THE WAR ON POVERTY
November 17, 2006
Low-tax and low-spending states enjoyed sizable decreases in poverty rates during the 1990s, while high-tax and high-spending states actually suffered increases in their levels of poverty, says Matthew Ladner of the Goldwater Institute.
According to his analysis of poverty rates from 1990-2000, Ladner found:
- The 10 states with the highest state spending per capita (Alaska, California, Delaware, Hawaii, Massachusetts, New Mexico, New York, Rhode Island, Vermont and Wyoming) saw an average increase of 7.3 percent of overall poverty rates and a 4.5 percent increase in childhood poverty.
- The 10 states with the lowest spending (Arizona, Colorado, Florida, Georgia, Missouri, Nebraska, Nevada, South Dakota, Tennessee and Texas) saw overall poverty decline by 11.2 percent and childhood poverty fall 12.2 percent.
- The two most populous states, California and Texas, could not have differed more; California's overall poverty rate increased 13.6 percent and childhood poverty rose 10 percent, while Texas' overall poverty rate declined 14.9 percent and its childhood poverty rate decreased by 17.3 percent.
- Overall, according to the 2004 definition of red and blue states, red states saw an average decline of 11.7 percent in poverty rates, while blue states saw an average increase of 2.7 percent.

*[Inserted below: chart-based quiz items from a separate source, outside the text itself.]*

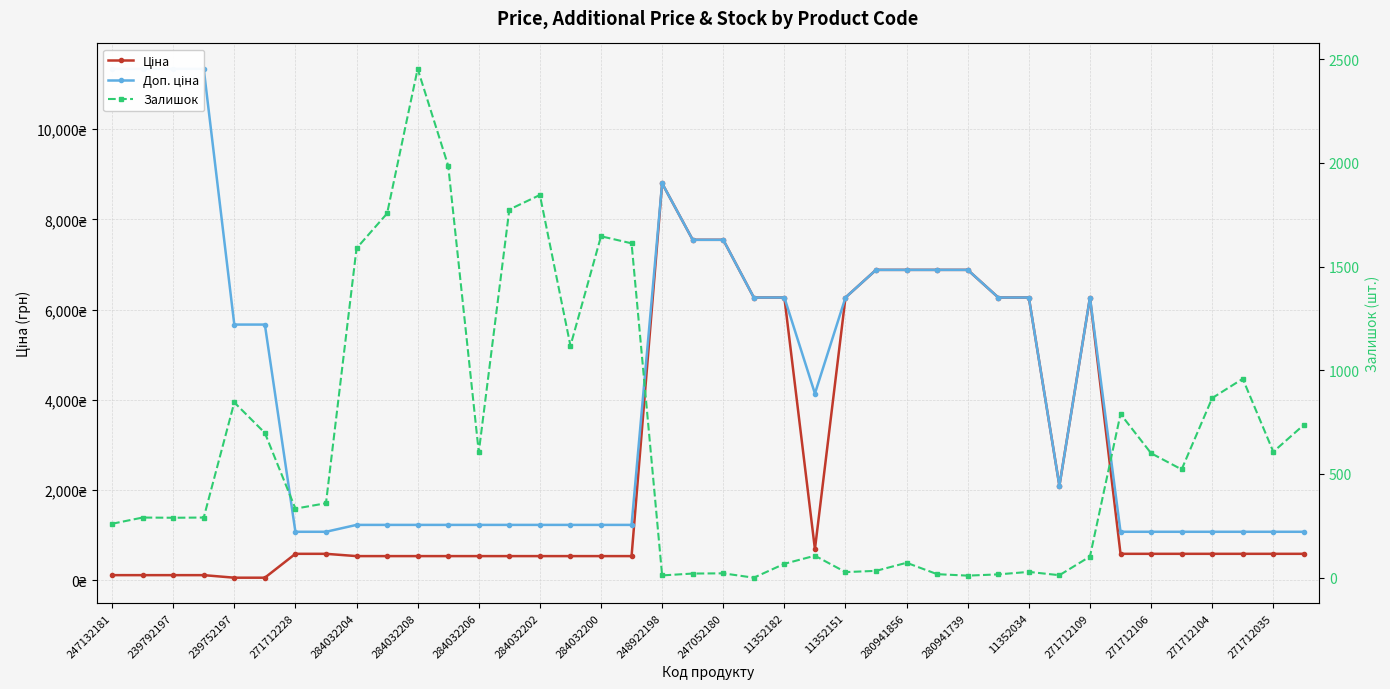

How many interior local valleys does the Доп. ціна series have?

2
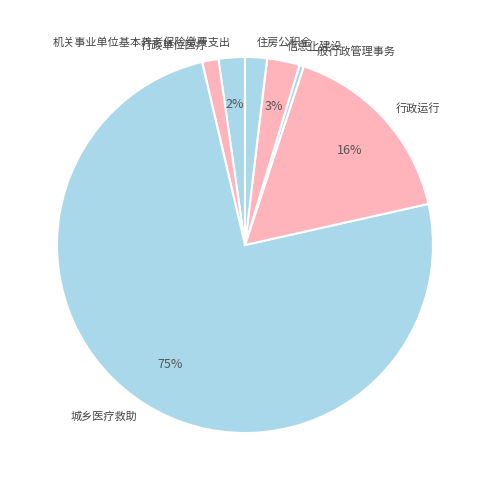

To the nearest percent, what is the average slice percentage?

14%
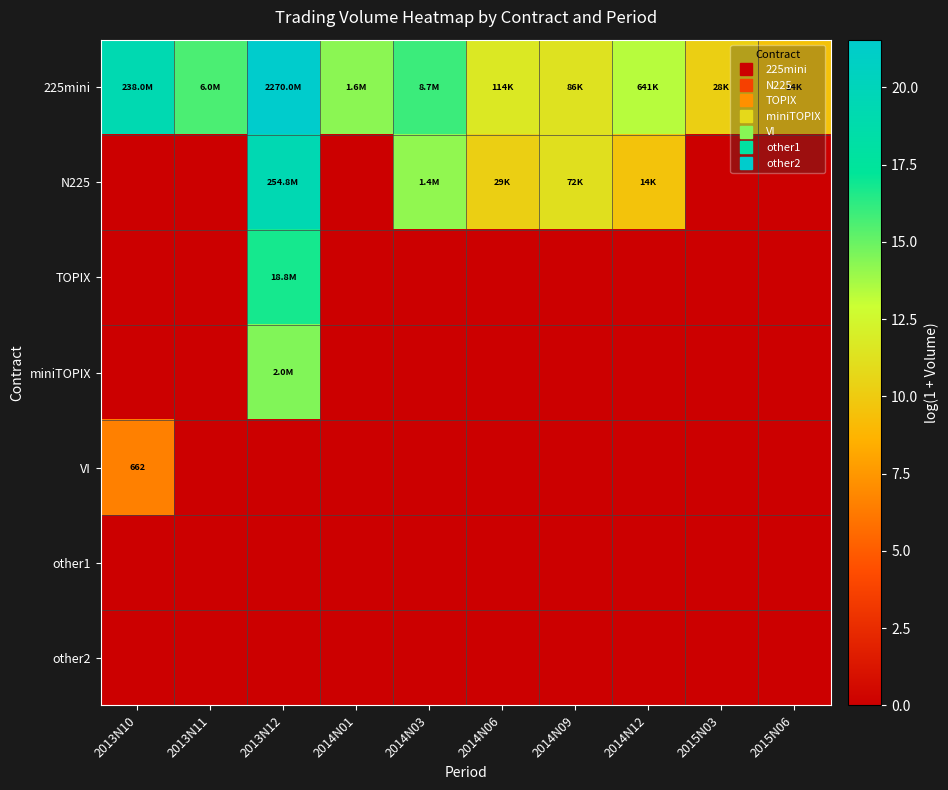

At which label is other2 closest to 0?

2013N10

The dramatic declines in poverty in the "small government" states strongly confirms the hypothesis that reduced taxes and state spending encourages the emigration of people and businesses to areas where private-sector job growth is able to flourish and become a powerful and effective antipoverty program, says Ladner. And while taxes and business climate alone are not the only factors in reducing poverty rates, they certainly go a long way in helping fight the war on poverty.